_Work instructions_.
Transcribe all of the records precisely as they are presented.

[[ Provided entries, beginning ]]

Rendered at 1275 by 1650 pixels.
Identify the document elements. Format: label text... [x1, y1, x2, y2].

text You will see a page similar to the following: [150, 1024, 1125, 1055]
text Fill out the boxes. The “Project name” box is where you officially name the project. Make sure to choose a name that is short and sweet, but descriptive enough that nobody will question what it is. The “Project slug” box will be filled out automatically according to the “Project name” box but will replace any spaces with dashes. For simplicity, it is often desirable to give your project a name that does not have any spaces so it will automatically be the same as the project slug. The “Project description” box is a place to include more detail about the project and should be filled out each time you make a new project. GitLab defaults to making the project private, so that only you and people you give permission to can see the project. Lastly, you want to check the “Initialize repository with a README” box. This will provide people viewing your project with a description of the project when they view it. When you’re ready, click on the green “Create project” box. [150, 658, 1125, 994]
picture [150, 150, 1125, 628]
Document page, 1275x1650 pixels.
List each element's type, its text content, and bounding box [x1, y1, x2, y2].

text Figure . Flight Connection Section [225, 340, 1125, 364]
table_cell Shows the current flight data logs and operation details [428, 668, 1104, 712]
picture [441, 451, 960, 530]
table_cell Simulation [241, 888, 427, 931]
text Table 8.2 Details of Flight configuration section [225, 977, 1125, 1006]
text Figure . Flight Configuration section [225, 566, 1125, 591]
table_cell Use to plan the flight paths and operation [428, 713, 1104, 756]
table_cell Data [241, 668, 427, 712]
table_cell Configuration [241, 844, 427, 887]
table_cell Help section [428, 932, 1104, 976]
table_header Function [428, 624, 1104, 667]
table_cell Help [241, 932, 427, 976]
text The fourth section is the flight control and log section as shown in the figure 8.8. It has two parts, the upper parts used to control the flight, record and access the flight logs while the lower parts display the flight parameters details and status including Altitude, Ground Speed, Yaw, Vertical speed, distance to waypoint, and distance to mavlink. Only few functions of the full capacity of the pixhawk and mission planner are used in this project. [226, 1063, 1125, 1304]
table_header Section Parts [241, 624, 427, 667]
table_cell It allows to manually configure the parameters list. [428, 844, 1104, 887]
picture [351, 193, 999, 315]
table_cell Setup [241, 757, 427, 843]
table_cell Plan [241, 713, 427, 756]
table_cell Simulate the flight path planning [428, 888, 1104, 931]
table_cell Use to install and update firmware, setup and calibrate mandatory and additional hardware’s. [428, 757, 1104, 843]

[[ Provided entries, end ]]

_Finished exercise_.
Rendered at 1275 by 1650 pixels.
Identify the document elements. Format: label text... [x1, y1, x2, y2].

text You will see a page similar to the following: [150, 1024, 1125, 1055]
text Fill out the boxes. The “Project name” box is where you officially name the project. Make sure to choose a name that is short and sweet, but descriptive enough that nobody will question what it is. The “Project slug” box will be filled out automatically according to the “Project name” box but will replace any spaces with dashes. For simplicity, it is often desirable to give your project a name that does not have any spaces so it will automatically be the same as the project slug. The “Project description” box is a place to include more detail about the project and should be filled out each time you make a new project. GitLab defaults to making the project private, so that only you and people you give permission to can see the project. Lastly, you want to check the “Initialize repository with a README” box. This will provide people viewing your project with a description of the project when they view it. When you’re ready, click on the green “Create project” box. [150, 658, 1125, 994]
picture [150, 150, 1125, 628]
Document page, 1275x1650 pixels.
List each element's type, its text content, and bounding box [x1, y1, x2, y2].

text Figure . Flight Connection Section [225, 340, 1125, 364]
table_cell Shows the current flight data logs and operation details [428, 668, 1104, 712]
picture [441, 451, 960, 530]
table_cell Simulation [241, 888, 427, 931]
text Table 8.2 Details of Flight configuration section [225, 977, 1125, 1006]
text Figure . Flight Configuration section [225, 566, 1125, 591]
table_cell Use to plan the flight paths and operation [428, 713, 1104, 756]
table_cell Data [241, 668, 427, 712]
table_cell Configuration [241, 844, 427, 887]
table_cell Help section [428, 932, 1104, 976]
table_header Function [428, 624, 1104, 667]
table_cell Help [241, 932, 427, 976]
text The fourth section is the flight control and log section as shown in the figure 8.8. It has two parts, the upper parts used to control the flight, record and access the flight logs while the lower parts display the flight parameters details and status including Altitude, Ground Speed, Yaw, Vertical speed, distance to waypoint, and distance to mavlink. Only few functions of the full capacity of the pixhawk and mission planner are used in this project. [226, 1063, 1125, 1304]
table_header Section Parts [241, 624, 427, 667]
table_cell It allows to manually configure the parameters list. [428, 844, 1104, 887]
picture [351, 193, 999, 315]
table_cell Setup [241, 757, 427, 843]
table_cell Plan [241, 713, 427, 756]
table_cell Simulate the flight path planning [428, 888, 1104, 931]
table_cell Use to install and update firmware, setup and calibrate mandatory and additional hardware’s. [428, 757, 1104, 843]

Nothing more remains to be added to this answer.